If Ribbon no longer has the ability to back up clients’ offers by stepping in and buying homes on their behalf, it remains to be seen whether the company’s partners and consumers will value its other services.
Ribbon cofounders Shaival Shah and Wei Gan were not available to speak to Inman, but Piazza responded in writing to specific questions raised by the pause in RibbonCash purchases. Those questions included what Ribbon’s value proposition is to buyers and sellers without RibbonCash, how many homes Ribbon currently owns, and whether more layoffs are planned.
Piazza said while RibbonCash is paused, the company’s focus “is supporting agents and lenders as they adapt to the changing market. That includes solving problems around home affordability, with tools that could extend beyond RibbonCash and the Power Buyer model.”
While Ribbon does not discuss transaction volume or inventory, Piazza said most of Ribbon’s customers “use Ribbon Boost to purchase the home without Ribbon. For those that use Ribbon Reserve, we purchase the home first until they’re able to secure their mortgage. Ribbon’s inventory of homes consists of these Ribbon Reserve homes we’re reserving for our customers. Our customers typically repurchase within a few months of moving in. As a result our inventory cycles out upon those repurchases.”
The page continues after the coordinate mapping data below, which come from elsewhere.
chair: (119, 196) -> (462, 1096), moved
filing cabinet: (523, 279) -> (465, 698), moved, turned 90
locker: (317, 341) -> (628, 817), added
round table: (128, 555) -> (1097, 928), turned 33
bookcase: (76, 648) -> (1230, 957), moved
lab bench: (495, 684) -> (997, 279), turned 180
Piazza said the “vast majority” of buyers who use the Ribbon Reserve program follow through and repurchase the home from Ribbon, for the price that Ribbon paid.
“In the rare occasions the repurchase does not happen, Ribbon like any other home seller is subject to fluctuations in market prices,” Piazza said. “Our model reduces our exposure to market prices because the vast majority of our customers either purchase the home directly, or repurchase the home at the original price.”
Piazza declined to say whether Ribbon will lay off more workers.
“Internal decisions, like hiring decisions or reductions in force, are always shared first with employees out of respect for them,” he said.
One real estate broker who just partnered with Ribbon last month told Inman that while none of her agents have had the opportunity to use Ribbon yet, she’s “absolutely” willing to wait for the company to adjust its offerings.
Kristyn Cooley, managing broker at Crye-Leike in Hot Springs, Arkansas, said that because Hot Springs is not a major metro market, she had to get on a waiting list before her brokerage was approved as a Ribbon partner.
“I know in a lot of the other markets [where Ribbon is active], many of the managers had a great experience,” Cooley told Inman. “I wish I’d had the opportunity to work with them.”
Because Hot Springs is a second home and vacation destination market, Cooley said she’d expected Ribbon would be a valuable tool.
“Our agents will continue to use other Ribbon products as they get familiar with them,” Cooley said.
Ribbon also has multi-state partnerships with lenders Amerifirst Home Mortgage and Fairway Independent Mortgage Corp. A spokesperson for Fairway said the company had no comment. Amerifirst did not respond to requests for comment.
The September 2021 funding round, which included $75 million in equity funding, was led by Greenspring Associates with participation from existing investors Greylock, Bain Capital Ventures, NFX, Nyca, Thomvest and Jake Seid. New strategic investors included First American Financial, Waterfall Asset Management, TriplePoint Capital, Spencer Rascoff’s 75 & Sunny Ventures, Gary Beasley, Gregor Watson, and Guy Gal.
Just one week after Ribbon announced the Series C funding round, lead investor Greenspring Associates was acquired by StepStone Group Inc., a publicly traded global private markets investment firm with $135 billion in assets under management as of Sept. 30. A spokesperson for StepStone said the firm had no comment on recent developments at Ribbon.
Editor’s note: This story was updated on Nov. 11 to include additional comments from Ribbon.